→ **WHAT THE EXERCISE ASKS**
Each entry needs to be retyped exactly, with nothing added or dropped.

→ **Object presence change data**
((

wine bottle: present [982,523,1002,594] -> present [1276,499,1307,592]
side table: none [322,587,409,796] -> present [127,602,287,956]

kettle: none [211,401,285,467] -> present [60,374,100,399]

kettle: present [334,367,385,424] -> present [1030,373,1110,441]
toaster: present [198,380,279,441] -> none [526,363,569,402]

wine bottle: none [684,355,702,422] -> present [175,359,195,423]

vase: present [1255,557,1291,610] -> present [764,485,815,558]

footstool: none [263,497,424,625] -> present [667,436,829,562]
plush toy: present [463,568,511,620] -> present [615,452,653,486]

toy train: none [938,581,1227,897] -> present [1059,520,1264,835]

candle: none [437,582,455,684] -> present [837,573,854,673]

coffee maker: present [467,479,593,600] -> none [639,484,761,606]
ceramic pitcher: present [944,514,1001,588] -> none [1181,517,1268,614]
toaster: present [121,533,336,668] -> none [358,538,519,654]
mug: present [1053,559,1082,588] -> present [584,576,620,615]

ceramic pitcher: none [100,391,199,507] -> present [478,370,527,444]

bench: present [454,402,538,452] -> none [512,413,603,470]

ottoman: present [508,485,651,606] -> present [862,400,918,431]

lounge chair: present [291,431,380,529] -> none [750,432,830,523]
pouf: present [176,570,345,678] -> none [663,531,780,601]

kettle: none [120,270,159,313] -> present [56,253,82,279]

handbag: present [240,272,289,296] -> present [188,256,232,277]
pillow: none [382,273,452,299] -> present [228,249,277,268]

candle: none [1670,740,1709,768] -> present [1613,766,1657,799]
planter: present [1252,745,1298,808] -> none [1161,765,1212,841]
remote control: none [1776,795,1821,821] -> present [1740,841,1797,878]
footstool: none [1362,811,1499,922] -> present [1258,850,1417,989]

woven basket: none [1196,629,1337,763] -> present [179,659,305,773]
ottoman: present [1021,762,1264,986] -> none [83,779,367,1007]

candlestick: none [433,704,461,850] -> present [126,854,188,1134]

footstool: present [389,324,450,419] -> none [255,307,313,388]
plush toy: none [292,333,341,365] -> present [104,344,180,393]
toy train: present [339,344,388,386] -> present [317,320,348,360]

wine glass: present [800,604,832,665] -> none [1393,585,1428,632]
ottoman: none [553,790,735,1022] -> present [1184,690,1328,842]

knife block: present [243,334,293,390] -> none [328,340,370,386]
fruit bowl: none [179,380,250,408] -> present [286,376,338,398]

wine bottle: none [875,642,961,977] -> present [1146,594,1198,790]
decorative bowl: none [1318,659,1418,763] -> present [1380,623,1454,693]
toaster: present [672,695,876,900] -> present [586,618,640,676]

))

→ **RESPONSE TO THE EXERCISE**
wine bottle: present [982,523,1002,594] -> present [1276,499,1307,592]
side table: none [322,587,409,796] -> present [127,602,287,956]

kettle: none [211,401,285,467] -> present [60,374,100,399]

kettle: present [334,367,385,424] -> present [1030,373,1110,441]
toaster: present [198,380,279,441] -> none [526,363,569,402]

wine bottle: none [684,355,702,422] -> present [175,359,195,423]

vase: present [1255,557,1291,610] -> present [764,485,815,558]

footstool: none [263,497,424,625] -> present [667,436,829,562]
plush toy: present [463,568,511,620] -> present [615,452,653,486]

toy train: none [938,581,1227,897] -> present [1059,520,1264,835]

candle: none [437,582,455,684] -> present [837,573,854,673]

coffee maker: present [467,479,593,600] -> none [639,484,761,606]
ceramic pitcher: present [944,514,1001,588] -> none [1181,517,1268,614]
toaster: present [121,533,336,668] -> none [358,538,519,654]
mug: present [1053,559,1082,588] -> present [584,576,620,615]

ceramic pitcher: none [100,391,199,507] -> present [478,370,527,444]

bench: present [454,402,538,452] -> none [512,413,603,470]

ottoman: present [508,485,651,606] -> present [862,400,918,431]

lounge chair: present [291,431,380,529] -> none [750,432,830,523]
pouf: present [176,570,345,678] -> none [663,531,780,601]

kettle: none [120,270,159,313] -> present [56,253,82,279]

handbag: present [240,272,289,296] -> present [188,256,232,277]
pillow: none [382,273,452,299] -> present [228,249,277,268]

candle: none [1670,740,1709,768] -> present [1613,766,1657,799]
planter: present [1252,745,1298,808] -> none [1161,765,1212,841]
remote control: none [1776,795,1821,821] -> present [1740,841,1797,878]
footstool: none [1362,811,1499,922] -> present [1258,850,1417,989]

woven basket: none [1196,629,1337,763] -> present [179,659,305,773]
ottoman: present [1021,762,1264,986] -> none [83,779,367,1007]

candlestick: none [433,704,461,850] -> present [126,854,188,1134]

footstool: present [389,324,450,419] -> none [255,307,313,388]
plush toy: none [292,333,341,365] -> present [104,344,180,393]
toy train: present [339,344,388,386] -> present [317,320,348,360]

wine glass: present [800,604,832,665] -> none [1393,585,1428,632]
ottoman: none [553,790,735,1022] -> present [1184,690,1328,842]

knife block: present [243,334,293,390] -> none [328,340,370,386]
fruit bowl: none [179,380,250,408] -> present [286,376,338,398]

wine bottle: none [875,642,961,977] -> present [1146,594,1198,790]
decorative bowl: none [1318,659,1418,763] -> present [1380,623,1454,693]
toaster: present [672,695,876,900] -> present [586,618,640,676]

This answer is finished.